Garry Longhurst

Personal information
- Full name: Garry Longhurst
- Born: 1964
- Died: 2007

Playing information
- Position: Hooker, Halfback
Club
| Years | Team | Pld | T | G | FG | P |
| 1986–87 | Penrith Panthers | 11 | 1 | 0 | 0 | 4 |
| 1988–89 | St. George Dragons | 12 | 0 | 0 | 0 | 0 |
|  | Total | 23 | 1 | 0 | 0 | 4 |
- Source: As of 9 February 2023

= Garry Longhurst =

Australian rugby league footballer

Garry Longhurst (1964-2007) was an Australian former professional rugby league footballer who played in the 1980s and 1990s. He played for St. George and Penrith in the New South Wales Rugby League (NSWRL) competition.

==Playing career==
Longhurst was a Windsor junior who made his first grade debut for Penrith in round 3 of the 1986 NSWRL season against North Sydney at Penrith Stadium. Longhurst scored a try in Penrith's 28–0 victory. He later made a return in the second half of the season, making five more appearances, mostly as starting hooker but played halfback in their 50–14 final round win over Cronulla.

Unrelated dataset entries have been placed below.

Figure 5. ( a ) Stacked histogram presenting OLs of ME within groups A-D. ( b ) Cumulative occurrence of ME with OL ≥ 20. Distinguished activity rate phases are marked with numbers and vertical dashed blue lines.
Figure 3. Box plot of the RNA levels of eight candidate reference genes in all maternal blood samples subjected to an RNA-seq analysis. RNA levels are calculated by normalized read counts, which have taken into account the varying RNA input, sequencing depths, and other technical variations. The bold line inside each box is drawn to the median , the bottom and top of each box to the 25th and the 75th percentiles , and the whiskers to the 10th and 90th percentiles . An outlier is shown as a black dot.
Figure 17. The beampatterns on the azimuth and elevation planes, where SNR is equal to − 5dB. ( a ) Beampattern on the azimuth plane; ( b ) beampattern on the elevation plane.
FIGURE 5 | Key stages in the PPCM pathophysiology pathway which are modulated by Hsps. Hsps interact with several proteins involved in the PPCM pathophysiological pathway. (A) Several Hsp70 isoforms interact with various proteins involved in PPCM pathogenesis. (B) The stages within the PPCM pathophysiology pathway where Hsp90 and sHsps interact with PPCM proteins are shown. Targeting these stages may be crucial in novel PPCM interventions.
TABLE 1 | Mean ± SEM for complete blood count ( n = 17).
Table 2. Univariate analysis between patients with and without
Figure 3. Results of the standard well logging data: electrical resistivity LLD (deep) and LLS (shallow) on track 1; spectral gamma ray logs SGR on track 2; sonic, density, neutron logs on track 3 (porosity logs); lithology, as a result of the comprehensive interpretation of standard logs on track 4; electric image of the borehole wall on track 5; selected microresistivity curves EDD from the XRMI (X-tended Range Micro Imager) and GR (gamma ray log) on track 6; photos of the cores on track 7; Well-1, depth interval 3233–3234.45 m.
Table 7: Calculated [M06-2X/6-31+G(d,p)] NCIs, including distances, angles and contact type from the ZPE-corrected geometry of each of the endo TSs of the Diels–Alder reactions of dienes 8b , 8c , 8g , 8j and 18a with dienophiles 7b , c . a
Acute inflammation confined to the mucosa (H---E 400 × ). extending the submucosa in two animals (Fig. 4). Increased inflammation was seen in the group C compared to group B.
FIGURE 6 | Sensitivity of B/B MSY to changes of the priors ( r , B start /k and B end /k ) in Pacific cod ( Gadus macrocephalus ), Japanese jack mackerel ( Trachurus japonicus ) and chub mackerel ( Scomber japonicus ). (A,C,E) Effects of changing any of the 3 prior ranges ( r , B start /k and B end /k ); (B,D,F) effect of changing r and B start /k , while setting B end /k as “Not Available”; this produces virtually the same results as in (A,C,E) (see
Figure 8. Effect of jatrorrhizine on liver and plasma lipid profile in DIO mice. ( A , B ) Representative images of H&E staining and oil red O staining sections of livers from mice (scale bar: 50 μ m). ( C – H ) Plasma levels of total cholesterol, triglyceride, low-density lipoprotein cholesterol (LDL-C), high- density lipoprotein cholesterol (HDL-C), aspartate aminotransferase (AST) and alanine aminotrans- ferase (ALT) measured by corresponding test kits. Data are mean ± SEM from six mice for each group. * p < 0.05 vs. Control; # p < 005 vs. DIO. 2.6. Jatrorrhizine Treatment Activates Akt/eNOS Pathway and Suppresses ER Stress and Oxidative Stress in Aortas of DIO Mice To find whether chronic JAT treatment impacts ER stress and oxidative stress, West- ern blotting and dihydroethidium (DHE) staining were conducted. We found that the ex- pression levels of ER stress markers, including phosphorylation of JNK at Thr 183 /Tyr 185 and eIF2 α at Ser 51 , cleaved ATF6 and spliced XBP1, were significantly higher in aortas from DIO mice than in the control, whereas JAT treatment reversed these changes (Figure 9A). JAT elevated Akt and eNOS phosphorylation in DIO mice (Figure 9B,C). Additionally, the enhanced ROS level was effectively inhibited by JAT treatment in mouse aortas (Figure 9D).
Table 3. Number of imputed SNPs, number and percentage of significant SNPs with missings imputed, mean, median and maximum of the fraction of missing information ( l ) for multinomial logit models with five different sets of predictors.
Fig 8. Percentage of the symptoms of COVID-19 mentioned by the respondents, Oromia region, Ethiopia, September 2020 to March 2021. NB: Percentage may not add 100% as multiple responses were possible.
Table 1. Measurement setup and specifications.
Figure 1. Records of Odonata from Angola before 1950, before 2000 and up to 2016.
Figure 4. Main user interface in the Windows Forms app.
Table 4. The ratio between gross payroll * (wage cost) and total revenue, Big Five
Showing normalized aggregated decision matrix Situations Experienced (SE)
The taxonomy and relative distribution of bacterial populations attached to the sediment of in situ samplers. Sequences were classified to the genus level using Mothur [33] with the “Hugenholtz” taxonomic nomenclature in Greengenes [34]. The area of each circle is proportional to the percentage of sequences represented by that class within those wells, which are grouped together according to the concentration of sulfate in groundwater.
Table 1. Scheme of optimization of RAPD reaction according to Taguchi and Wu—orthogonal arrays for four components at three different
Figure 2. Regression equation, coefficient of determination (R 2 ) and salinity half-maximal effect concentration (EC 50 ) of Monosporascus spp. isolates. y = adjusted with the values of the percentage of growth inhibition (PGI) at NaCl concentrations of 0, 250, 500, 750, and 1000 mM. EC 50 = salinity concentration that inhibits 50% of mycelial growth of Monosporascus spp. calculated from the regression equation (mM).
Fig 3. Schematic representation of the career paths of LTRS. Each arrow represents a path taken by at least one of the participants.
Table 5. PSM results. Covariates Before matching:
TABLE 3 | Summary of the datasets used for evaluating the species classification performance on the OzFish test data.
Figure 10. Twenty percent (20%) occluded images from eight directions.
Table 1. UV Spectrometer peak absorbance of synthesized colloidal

In 1987, he made five more appearances spread across the season, once again a mixture of replacement as well as starting hooker and halfback. In 1988, he signed with St. George and after two seasons at the club headed to Mudgee in 1990, and later played at Gulgong and Lightning Ridge.

==Death==
Longhurst died in 2007 aged only 43 from motor neurone disease, and was later posthumously named in the Windsor team of the century.